Well this semester I had to take my PE credit to graduate
and I chose Cycling. It is an old love that ED robbed from me because I got too
weak. No one was on board with this, but I had this feeling it would help me in
recovery…and I couldn’t be more right. I found a love for exercise. And when I
want to restrict I tell myself I can’t because I need to fuel my cycling days.
And when I want to exercise on my rest days I don’t because I don’t want to get
injured and thus not be able to cycle. And in the actual class? I don’t think
about calories or anything like that. It’s about enjoyment, peace, and seeing
how amazing my body is. It really has helped me so much.
So what did we discuss today? Well, it was my last day of PE
classes today and so now I have to build it into my own schedule. I brought it
to my N because I wasn’t sure what was me and what was ED. I was telling myself
since my N only requires 3 rest days I needed to do cycling and strength
training (something we have incorporate for my bone health) 4 days a week. I
was getting stressed because I just didn’t see how I would do this with the
times Spin is offered. I felt doing less was too little. So I brought it to my
N.
What exercise is now :) |
Turns out I was stressed for a good reason. Most people can’t
find a way to get to the gym outside 3 days a week. And to any normal, non-ED
person she would only tell them to cycle 2-3 times a week because it is such
intense exercise. And strength…only twice a week. Maybe yoga the other day if
they wanted to. But what about the 4th day? What do I do then?

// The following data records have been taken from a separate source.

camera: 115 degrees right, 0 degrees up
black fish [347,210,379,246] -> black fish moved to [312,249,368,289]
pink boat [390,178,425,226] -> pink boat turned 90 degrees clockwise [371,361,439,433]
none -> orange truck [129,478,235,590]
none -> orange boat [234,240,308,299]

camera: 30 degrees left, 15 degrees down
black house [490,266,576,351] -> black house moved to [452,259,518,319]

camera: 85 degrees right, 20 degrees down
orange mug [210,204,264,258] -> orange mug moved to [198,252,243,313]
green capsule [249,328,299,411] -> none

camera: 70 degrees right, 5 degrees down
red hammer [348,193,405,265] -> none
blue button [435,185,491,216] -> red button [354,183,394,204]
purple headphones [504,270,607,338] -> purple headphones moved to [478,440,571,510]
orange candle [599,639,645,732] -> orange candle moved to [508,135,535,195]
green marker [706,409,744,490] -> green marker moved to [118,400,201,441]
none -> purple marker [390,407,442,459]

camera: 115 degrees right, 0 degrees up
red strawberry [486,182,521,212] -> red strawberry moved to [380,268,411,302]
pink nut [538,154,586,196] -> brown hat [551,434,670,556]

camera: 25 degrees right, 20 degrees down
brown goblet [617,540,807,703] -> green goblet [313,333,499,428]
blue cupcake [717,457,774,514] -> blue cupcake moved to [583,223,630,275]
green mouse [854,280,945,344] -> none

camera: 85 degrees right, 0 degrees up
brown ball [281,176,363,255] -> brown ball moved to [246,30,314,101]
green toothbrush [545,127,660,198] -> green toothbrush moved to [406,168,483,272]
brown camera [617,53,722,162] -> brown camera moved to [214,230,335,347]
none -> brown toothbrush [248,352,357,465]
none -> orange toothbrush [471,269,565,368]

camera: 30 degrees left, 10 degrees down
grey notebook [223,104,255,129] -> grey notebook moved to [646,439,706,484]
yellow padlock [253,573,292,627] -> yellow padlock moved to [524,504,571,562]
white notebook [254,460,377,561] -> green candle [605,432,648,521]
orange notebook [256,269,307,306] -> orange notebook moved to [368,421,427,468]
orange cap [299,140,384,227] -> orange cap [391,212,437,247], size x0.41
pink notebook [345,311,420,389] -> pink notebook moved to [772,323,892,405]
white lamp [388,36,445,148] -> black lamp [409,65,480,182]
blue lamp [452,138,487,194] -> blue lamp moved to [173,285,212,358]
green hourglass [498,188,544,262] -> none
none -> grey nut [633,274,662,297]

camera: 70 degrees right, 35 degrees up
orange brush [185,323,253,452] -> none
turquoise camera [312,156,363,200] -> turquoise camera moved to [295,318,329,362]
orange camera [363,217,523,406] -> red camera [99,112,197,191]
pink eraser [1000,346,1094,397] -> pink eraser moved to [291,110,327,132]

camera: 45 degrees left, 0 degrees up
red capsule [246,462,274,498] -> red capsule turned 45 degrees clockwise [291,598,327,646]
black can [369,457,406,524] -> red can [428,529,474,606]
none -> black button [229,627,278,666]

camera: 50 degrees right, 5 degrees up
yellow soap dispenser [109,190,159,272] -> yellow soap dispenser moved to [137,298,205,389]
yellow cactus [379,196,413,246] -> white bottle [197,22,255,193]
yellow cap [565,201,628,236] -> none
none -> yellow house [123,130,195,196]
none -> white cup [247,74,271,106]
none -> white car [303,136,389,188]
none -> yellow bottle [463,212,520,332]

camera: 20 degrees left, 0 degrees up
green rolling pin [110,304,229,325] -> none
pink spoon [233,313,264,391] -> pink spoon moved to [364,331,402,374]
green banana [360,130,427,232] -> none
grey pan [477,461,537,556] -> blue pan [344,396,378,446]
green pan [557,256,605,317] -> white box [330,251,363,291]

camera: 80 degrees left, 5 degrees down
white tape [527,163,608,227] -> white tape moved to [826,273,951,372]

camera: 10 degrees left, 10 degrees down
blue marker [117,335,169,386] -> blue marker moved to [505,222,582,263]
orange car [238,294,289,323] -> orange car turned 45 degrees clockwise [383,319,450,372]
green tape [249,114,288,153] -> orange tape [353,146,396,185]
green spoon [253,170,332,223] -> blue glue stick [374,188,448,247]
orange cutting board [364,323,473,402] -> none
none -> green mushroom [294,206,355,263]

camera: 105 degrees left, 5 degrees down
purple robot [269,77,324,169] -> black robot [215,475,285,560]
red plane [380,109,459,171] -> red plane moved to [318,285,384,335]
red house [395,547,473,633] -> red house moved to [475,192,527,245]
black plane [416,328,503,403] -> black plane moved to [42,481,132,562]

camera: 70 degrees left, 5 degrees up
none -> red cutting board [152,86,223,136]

In reality I could just do the 3 days cycling, but for a
fourth day it can be the day I have to do rounds for work or on the weeks I
have off it can be a walk with friends, or doing a 5K with my mom. Something
that’s just fun and enjoyable.
With this new plan…I felt…well…normal. I felt like I wasn’t
overdoing it (aka I still had that fear it wasn’t enough aka ED) but I didn’t
feel deprived from the activities I enjoyed. For the first time I felt a peace
about my new exercise routine. I felt it was a way of life I could maintain in
maintenance. Not too much…just enough.
So now I feel I have a true “exercise routine”: 4 days rest,
2 days cycle/strength, 1 day cycle/gentle yoga, one day fun activity.
Now, as I said this is what is right for me and it has taken
me a while to get to the place I can tell on myself when I overdo it or when it
is getting obsessive. That doesn’t mean exercise in recovery is for everyone. I
also am (by some miracle) in relatively good health and it is okay for me to do
this. Again, that’s not true for everybody. And if I start to cancel things to go to spin or make it a priority over school/work then I will take it away from myself and tell my team.
So today was great. There were some struggles, but I started
on the new plan (except didn’t start on the surprise starch part yet). Yes, my timing
for meals got off, but that was so I could go to these amazing sessions. In the
end…I think it was worth it. And in the end I think this fear…even if it comes
true…it will be worth it too. For once....this plan....it's rid of ED. No restriction, no safe foods, no overexercise. This will be a true matter of trust and a true go at recovery.